** Given records follows **

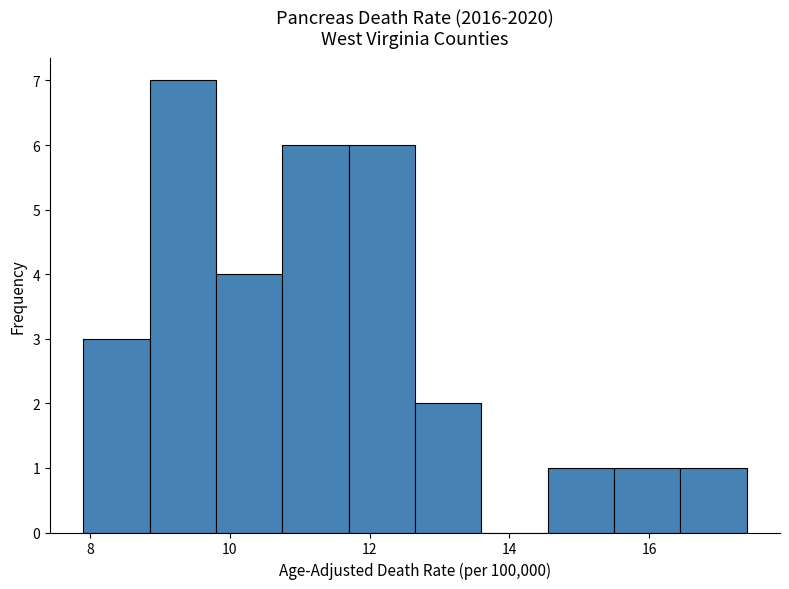

Reading left to right, transcribe this chart: for each bar, give the range it covers on the x-axis and its height. Neither the bar edges nor the heights are printed on the chart, so give them approximately, as read against the axes.

7.90 to 8.85: 3
8.85 to 9.80: 7
9.80 to 10.75: 4
10.75 to 11.70: 6
11.70 to 12.65: 6
12.65 to 13.60: 2
13.60 to 14.55: 0
14.55 to 15.50: 1
15.50 to 16.45: 1
16.45 to 17.40: 1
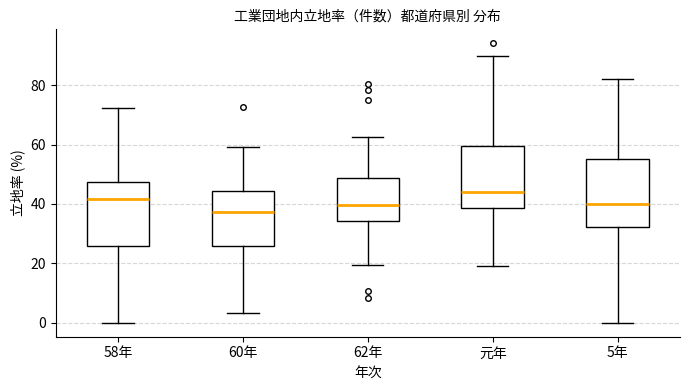

Reading left to right, read every box against the y-axis: the position of its median line, the range the box covers, and the ends of its whiskers. The values are not printed on the chart, so give them approximately, as read against the axis.

58年: median 42, box 26 to 48, whiskers 0 to 72
60年: median 38, box 26 to 44, whiskers 4 to 60
62年: median 40, box 34 to 48, whiskers 20 to 62
元年: median 44, box 38 to 60, whiskers 20 to 90
5年: median 40, box 32 to 56, whiskers 0 to 82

** End of Given records **

Could you write out these rows again, swapping each "median" for "midpoint", leaving everything else untouched and omitting the pictures?

Reading left to right, transcribe this chart: for each bar, give the range it covers on the x-axis and its height. Neither the bar edges nor the heights are printed on the chart, so give them approximately, as read against the axes.

7.90 to 8.85: 3
8.85 to 9.80: 7
9.80 to 10.75: 4
10.75 to 11.70: 6
11.70 to 12.65: 6
12.65 to 13.60: 2
13.60 to 14.55: 0
14.55 to 15.50: 1
15.50 to 16.45: 1
16.45 to 17.40: 1

Reading left to right, read every box against the y-axis: the position of its midpoint line, the range the box covers, and the ends of its whiskers. The values are not printed on the chart, so give them approximately, as read against the axis.

58年: midpoint 42, box 26 to 48, whiskers 0 to 72
60年: midpoint 38, box 26 to 44, whiskers 4 to 60
62年: midpoint 40, box 34 to 48, whiskers 20 to 62
元年: midpoint 44, box 38 to 60, whiskers 20 to 90
5年: midpoint 40, box 32 to 56, whiskers 0 to 82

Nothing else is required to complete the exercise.